> **Assignment A**: Copy out the part of the rows that opens with the line containing "### Warframe" and closes with the line containing "Being a college", including both of those lines, and reproduce each line character for character.

> **Selected extract**:
^^^^^^^^

Mr. Alda plays Michael Burgess, a history professor in the small college town of Sayeville. He's written a book about a Revolutionary War episode that featured a battle and a plucky patriot heroine. Hollywood bought the book, and (as the movie opens) the movie company descends on Sayeville to shoot on location.

A lot of stuff goes on: Michael is enraptured by the actress playing the historical heroine, and who can blame him, it's Michelle Pfeiffer. This threatens his already-rocky relationship with girlfriend Gretchen (Lise Hilboldt). He gets horrified by the ahistorical liberties taken with his book by the scriptwriter (Bob Hoskins) and the brash director (Saul Rubinek). And Michael's dotty mother (Lillian Gish!) is developing health issues. The actor playing a British general (Michael Caine) is an impulsive loose cannon, with designs on anyone wearing a skirt, including Gretchen.

It's complicated, but moves along with its own screwball logic.

Both Lillian Gish and Michael Caine absolutely steal every scene in which they appear.

And, hey, that's John C. McGinley, in what IMDB claims to be his first movie role. Not to be his last.

^^^^^^^^

> **Assignment B**:
Answer these questions from the film review.
(i) What subject does Michael Burgess teach?
(ii) Which actor plays the scriptwriter?
(iii) What does IMDB claim about John C. McGinley's role in this movie?

^^^^^^^^

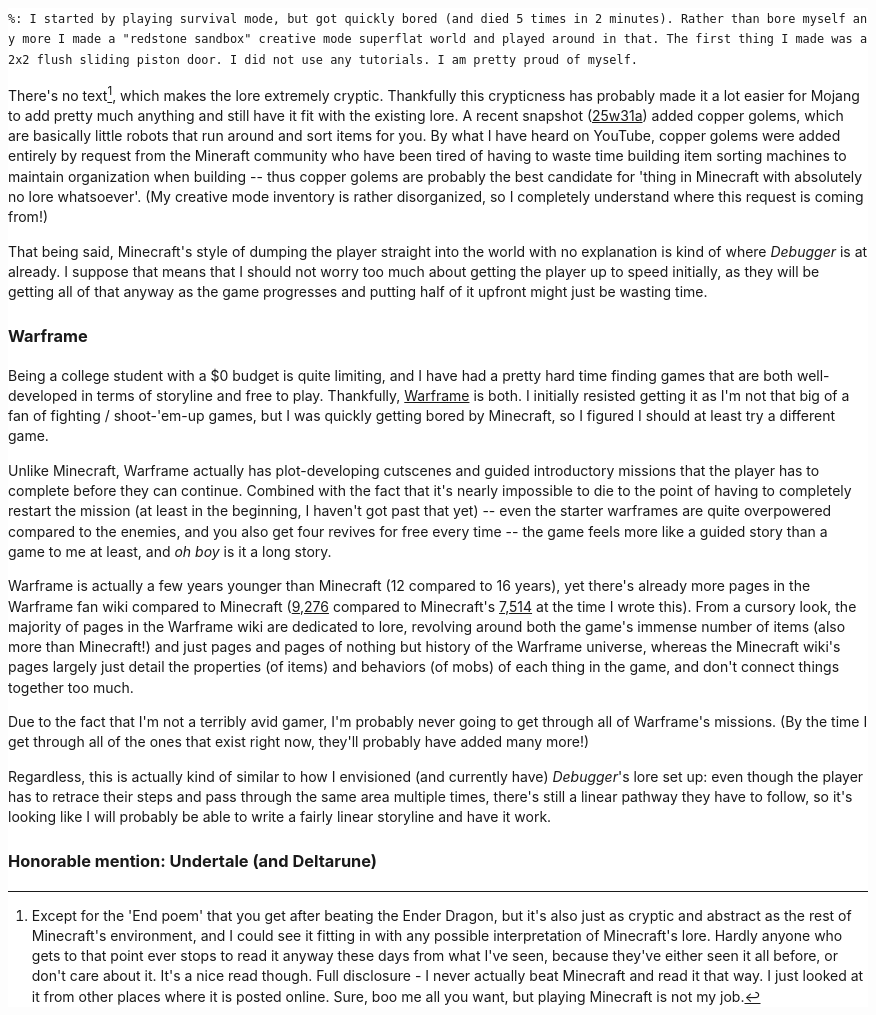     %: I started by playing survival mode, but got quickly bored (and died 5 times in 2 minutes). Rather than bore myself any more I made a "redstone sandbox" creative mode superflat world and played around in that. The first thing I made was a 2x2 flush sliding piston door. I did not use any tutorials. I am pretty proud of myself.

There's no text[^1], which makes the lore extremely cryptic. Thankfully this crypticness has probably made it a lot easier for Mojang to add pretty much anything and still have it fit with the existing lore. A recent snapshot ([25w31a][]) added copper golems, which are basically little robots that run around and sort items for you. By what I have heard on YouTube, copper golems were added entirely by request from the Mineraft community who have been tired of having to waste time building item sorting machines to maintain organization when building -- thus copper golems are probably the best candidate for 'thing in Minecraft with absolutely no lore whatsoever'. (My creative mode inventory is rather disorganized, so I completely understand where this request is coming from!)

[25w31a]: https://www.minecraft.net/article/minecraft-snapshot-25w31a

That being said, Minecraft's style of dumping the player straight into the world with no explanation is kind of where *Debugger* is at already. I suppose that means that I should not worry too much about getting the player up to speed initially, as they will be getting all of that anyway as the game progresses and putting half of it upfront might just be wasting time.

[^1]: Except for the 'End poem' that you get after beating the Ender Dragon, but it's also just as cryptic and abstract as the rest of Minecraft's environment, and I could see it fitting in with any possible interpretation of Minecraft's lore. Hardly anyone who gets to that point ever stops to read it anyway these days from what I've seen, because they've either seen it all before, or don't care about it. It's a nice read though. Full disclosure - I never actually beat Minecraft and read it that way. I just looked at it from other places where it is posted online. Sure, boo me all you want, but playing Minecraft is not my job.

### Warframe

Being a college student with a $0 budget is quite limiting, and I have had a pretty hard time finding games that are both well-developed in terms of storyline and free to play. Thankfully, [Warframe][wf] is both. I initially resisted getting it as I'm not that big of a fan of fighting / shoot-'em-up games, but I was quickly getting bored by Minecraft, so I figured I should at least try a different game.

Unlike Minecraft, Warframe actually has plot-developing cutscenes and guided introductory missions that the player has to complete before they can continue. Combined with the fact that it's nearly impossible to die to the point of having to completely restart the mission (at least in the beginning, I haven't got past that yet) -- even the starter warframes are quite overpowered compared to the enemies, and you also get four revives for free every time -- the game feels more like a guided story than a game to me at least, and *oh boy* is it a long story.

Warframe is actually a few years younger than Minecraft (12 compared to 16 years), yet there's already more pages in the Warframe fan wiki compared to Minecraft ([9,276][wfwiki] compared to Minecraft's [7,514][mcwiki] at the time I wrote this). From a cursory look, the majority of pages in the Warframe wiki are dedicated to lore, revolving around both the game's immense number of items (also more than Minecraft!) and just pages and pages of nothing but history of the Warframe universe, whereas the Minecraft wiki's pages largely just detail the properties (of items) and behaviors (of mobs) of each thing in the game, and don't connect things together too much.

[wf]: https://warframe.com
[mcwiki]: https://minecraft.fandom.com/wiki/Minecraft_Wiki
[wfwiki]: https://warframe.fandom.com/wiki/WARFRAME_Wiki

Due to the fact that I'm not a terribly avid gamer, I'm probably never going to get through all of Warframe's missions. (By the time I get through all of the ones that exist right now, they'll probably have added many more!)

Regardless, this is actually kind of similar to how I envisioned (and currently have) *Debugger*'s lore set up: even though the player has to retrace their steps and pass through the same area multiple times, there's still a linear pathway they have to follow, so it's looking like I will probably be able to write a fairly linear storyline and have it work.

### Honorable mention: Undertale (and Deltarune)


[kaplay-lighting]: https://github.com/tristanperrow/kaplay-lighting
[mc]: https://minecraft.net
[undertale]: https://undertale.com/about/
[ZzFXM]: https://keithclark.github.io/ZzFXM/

^^^^^^^^

> **Expected answer A**:
### Warframe

Being a college student with a $0 budget is quite limiting, and I have had a pretty hard time finding games that are both well-developed in terms of storyline and free to play. Thankfully, [Warframe][wf] is both. I initially resisted getting it as I'm not that big of a fan of fighting / shoot-'em-up games, but I was quickly getting bored by Minecraft, so I figured I should at least try a different game.

> **Expected answer B**:
(i) History
(ii) Bob Hoskins
(iii) That it is his first movie role